The operators are apparently not worried.
“There’s a customer for the Four Seasons, there’s a customer for a Marriott, there’s a customer for the Bellagio and it all lends itself to who that customer is,” said Justin Stewart, co-founder and president of Industrious, who sat with Preston Pesek, co-founder and CEO of Spacious. The two spoke about their respective business models and what’s next with Amanda Murray, platform manager for U.S. markets at Cushman & Wakefield during a panel at ICSC.
“For us, the customer is usually the later-stage company with an average age of 39, 40 while WeWork lends itself to 24, 25, 26,” Stewart continued. “So, there is almost a 14- or 15-year age gap and because of that, our space is understated. Understated [means wanting] to showcase the brands that are coming to us, rather than putting Industrious all over the walls.”
Though the coworking sector has existed since the mid 1970s, as Murray pointed out, the offering has exploded over the past 5 to 10 years as technology and worker preferences make having to be in a traditional office less of a necessity.
“When we entered Chicago in 2013, we were the third coworking company. Fast forward to 2019, there’s 87 different coworking companies in Chicago,” Stewart said. “That statistic lends itself to any big city across the country.”
To further extend the analogy of the hotels (most of which were just down the strip), the Fortune 500 companies that utilize Industrious want a highly amenitized feel, like a Four Seasons, but, unlike startups or the image of coworking of years past, there are “[fewer] events, [fewer] kegs in the corner, music in the hallways.”
“It’s not fun, but it’s productive and I think that real companies [know] is that fun only lasts so long, it’s that productivity that really lends itself to what group you go to,” he said.
The model itself continues to evolve, with Industrious offering its services at retail malls through its partnerships with Macerich and Seritage Growth Properties, as Commercial Observer recently reported. The company is also pairing up with Equinox to offer coworking at its fitness clubs, starting with Hudson Yards in New York.
Customers are responding. Stewart said that for its less traditional offerings, which all have a dedicated separate entrance, and for its retail locations, it takes an average of just two to three months to fill up membership versus the typical nine months for its office locations. In addition, for the first Equinox location, he said there’s already a waiting list to sign on.
The customer for Spacious is also typically older, around 39, said Preston, who views his offering as a perk companies can offer employees while still maintaining a traditional office. The platform, which finds its coworking locations by renting out premium restaurant space in eateries that do not open until 5 p.m., typically charges $20 a day or $150 per month, so ends up being less of a commitment than other players like Industrious.
“I like to say we are five times better than a coffee shop, but not ten times better,” said Preston, speaking about the lower cost per entry for companies utilizing his service. At every location, he said, there are three key elements needed to accommodate the way people can work today.

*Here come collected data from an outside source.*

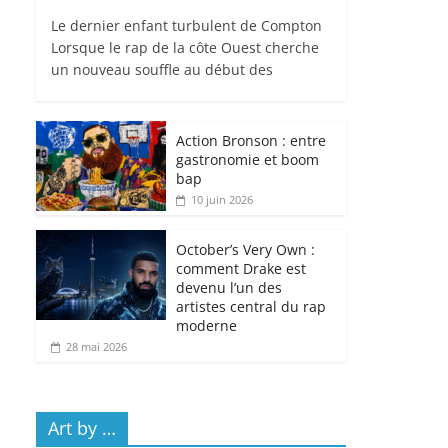
Le dernier enfant turbulent de Compton
Lorsque le rap de la côte Ouest cherche
un nouveau souffle au début des
Action Bronson : entre
gastronomie et boom
bap
10 juin 2026
October’s Very Own :
comment Drake est
devenu l’un des
artistes central du rap
moderne
28 mai 2026
Art by …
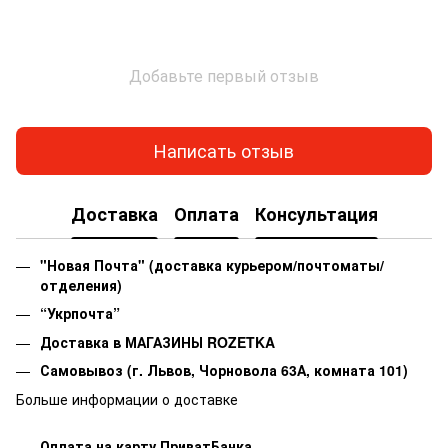
Добавьте первый отзыв
Написать отзыв
Доставка
Оплата
Консультация
"Новая Почта" (доставка курьером/почтоматы/
отделения)
“Укрпочта”
Доставка в МАГАЗИНЫ ROZETKA
Самовывоз
(г. Львов, Чорновола 63А, комната 101)
Больше информации о доставке
Оплата на карту ПриватБанка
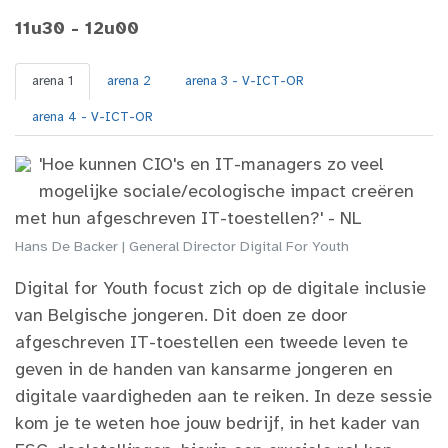
11u30 - 12u00
arena 1
arena 2
arena 3 - V-ICT-OR
arena 4 - V-ICT-OR
'Hoe kunnen CIO's en IT-managers zo veel
mogelijke sociale/ecologische impact creëren
met hun afgeschreven IT-toestellen?' - NL
Hans De Backer | General Director Digital For Youth
Digital for Youth focust zich op de digitale inclusie
van Belgische jongeren. Dit doen ze door
afgeschreven IT-toestellen een tweede leven te
geven in de handen van kansarme jongeren en
digitale vaardigheden aan te reiken. In deze sessie
kom je te weten hoe jouw bedrijf, in het kader van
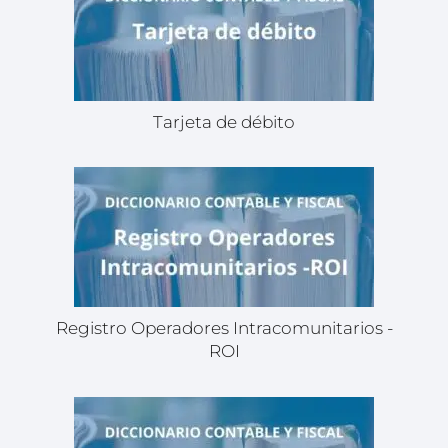
Tarjeta de débito
Registro Operadores Intracomunitarios -
ROI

“We’ve all had the experience of wandering around the city and running out of your cell phone battery, [or] you have to use the bathroom [or] there’s no Wi-Fi and that’s the experience we are solving for and that is the way the world is in the city, in this century,” he said. “In the Stone Age it was food, shelter, water and in the Information Age, it’s Wi-Fi, coffee and power. I think there is a huge opportunity for real estate landlords, listing brokers [and] operators to accommodate these entirely new modalities.”